+++ Input data

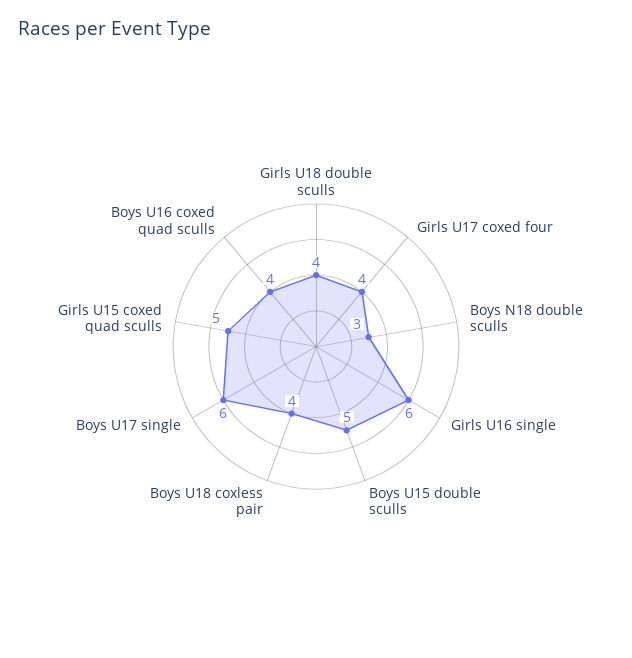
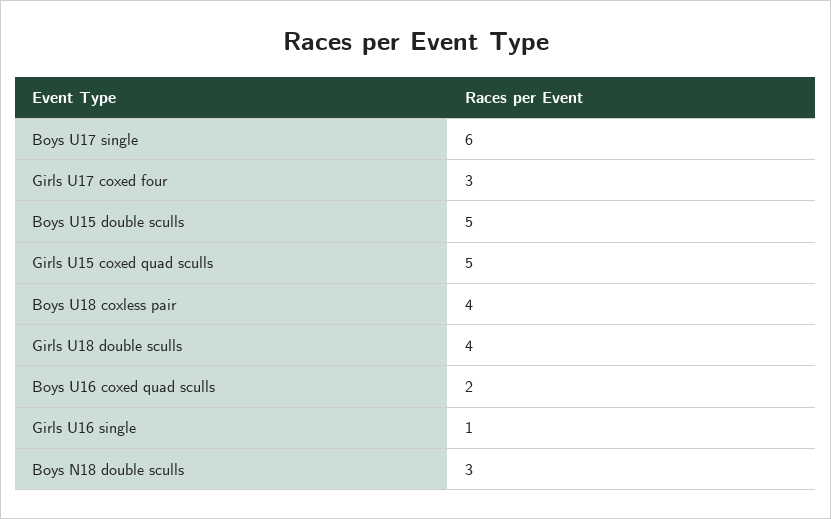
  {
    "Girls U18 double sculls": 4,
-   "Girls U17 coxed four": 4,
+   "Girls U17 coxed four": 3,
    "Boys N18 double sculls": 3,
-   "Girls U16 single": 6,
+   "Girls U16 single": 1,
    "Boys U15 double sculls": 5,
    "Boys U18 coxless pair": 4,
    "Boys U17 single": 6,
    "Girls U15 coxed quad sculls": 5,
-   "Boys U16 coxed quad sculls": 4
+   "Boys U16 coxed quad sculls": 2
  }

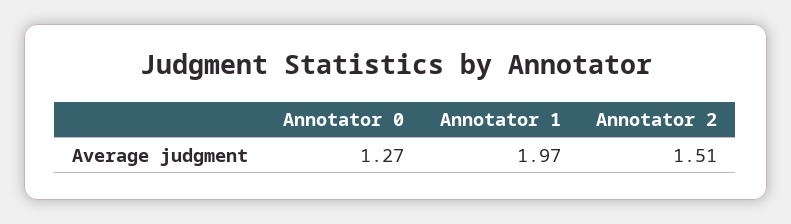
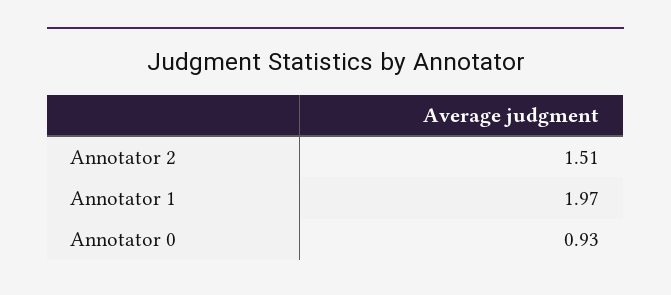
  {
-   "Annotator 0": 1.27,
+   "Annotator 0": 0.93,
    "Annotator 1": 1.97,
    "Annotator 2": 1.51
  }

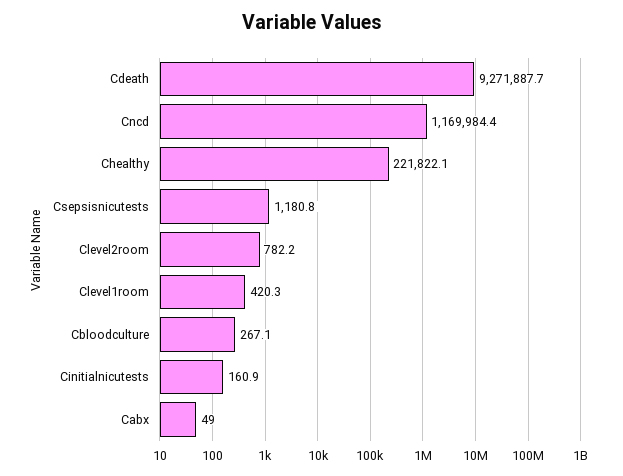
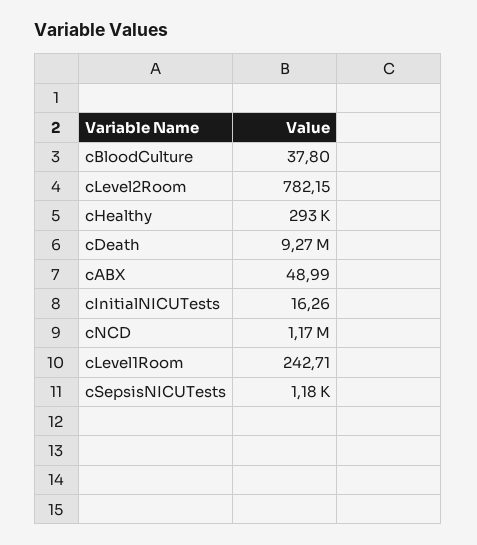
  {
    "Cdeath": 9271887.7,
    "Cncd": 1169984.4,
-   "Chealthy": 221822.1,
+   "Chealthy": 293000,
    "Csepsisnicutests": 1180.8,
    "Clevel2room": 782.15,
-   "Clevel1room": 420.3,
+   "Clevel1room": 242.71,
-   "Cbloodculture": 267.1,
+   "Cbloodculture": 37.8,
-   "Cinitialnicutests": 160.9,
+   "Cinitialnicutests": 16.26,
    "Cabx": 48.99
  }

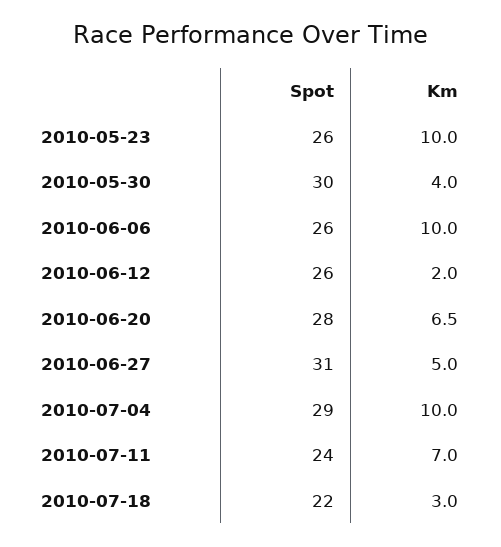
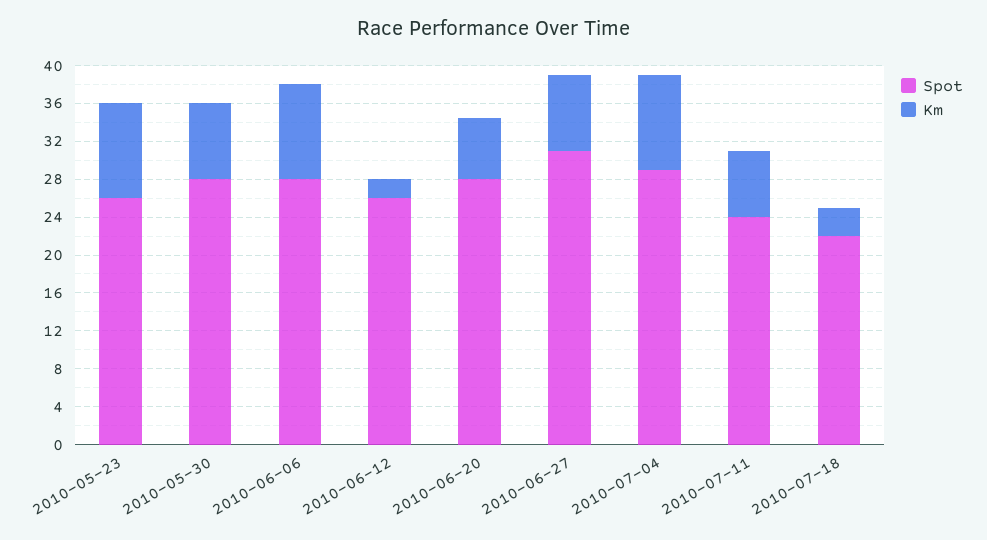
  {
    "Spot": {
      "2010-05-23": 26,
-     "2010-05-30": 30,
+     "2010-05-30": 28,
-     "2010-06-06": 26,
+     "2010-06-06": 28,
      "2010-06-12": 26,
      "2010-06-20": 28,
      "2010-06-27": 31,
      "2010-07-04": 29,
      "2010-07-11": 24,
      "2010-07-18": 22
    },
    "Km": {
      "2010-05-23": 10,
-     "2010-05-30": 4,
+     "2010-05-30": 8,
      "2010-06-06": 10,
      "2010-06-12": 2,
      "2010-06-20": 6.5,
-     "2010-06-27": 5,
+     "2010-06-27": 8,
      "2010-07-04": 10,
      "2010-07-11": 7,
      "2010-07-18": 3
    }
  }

++++++

## [Work required]
Word for word, retype all of the data above, but include no pictures.

## [Task result]
  {
    "Girls U18 double sculls": 4,
-   "Girls U17 coxed four": 4,
+   "Girls U17 coxed four": 3,
    "Boys N18 double sculls": 3,
-   "Girls U16 single": 6,
+   "Girls U16 single": 1,
    "Boys U15 double sculls": 5,
    "Boys U18 coxless pair": 4,
    "Boys U17 single": 6,
    "Girls U15 coxed quad sculls": 5,
-   "Boys U16 coxed quad sculls": 4
+   "Boys U16 coxed quad sculls": 2
  }

  {
-   "Annotator 0": 1.27,
+   "Annotator 0": 0.93,
    "Annotator 1": 1.97,
    "Annotator 2": 1.51
  }

  {
    "Cdeath": 9271887.7,
    "Cncd": 1169984.4,
-   "Chealthy": 221822.1,
+   "Chealthy": 293000,
    "Csepsisnicutests": 1180.8,
    "Clevel2room": 782.15,
-   "Clevel1room": 420.3,
+   "Clevel1room": 242.71,
-   "Cbloodculture": 267.1,
+   "Cbloodculture": 37.8,
-   "Cinitialnicutests": 160.9,
+   "Cinitialnicutests": 16.26,
    "Cabx": 48.99
  }

  {
    "Spot": {
      "2010-05-23": 26,
-     "2010-05-30": 30,
+     "2010-05-30": 28,
-     "2010-06-06": 26,
+     "2010-06-06": 28,
      "2010-06-12": 26,
      "2010-06-20": 28,
      "2010-06-27": 31,
      "2010-07-04": 29,
      "2010-07-11": 24,
      "2010-07-18": 22
    },
    "Km": {
      "2010-05-23": 10,
-     "2010-05-30": 4,
+     "2010-05-30": 8,
      "2010-06-06": 10,
      "2010-06-12": 2,
      "2010-06-20": 6.5,
-     "2010-06-27": 5,
+     "2010-06-27": 8,
      "2010-07-04": 10,
      "2010-07-11": 7,
      "2010-07-18": 3
    }
  }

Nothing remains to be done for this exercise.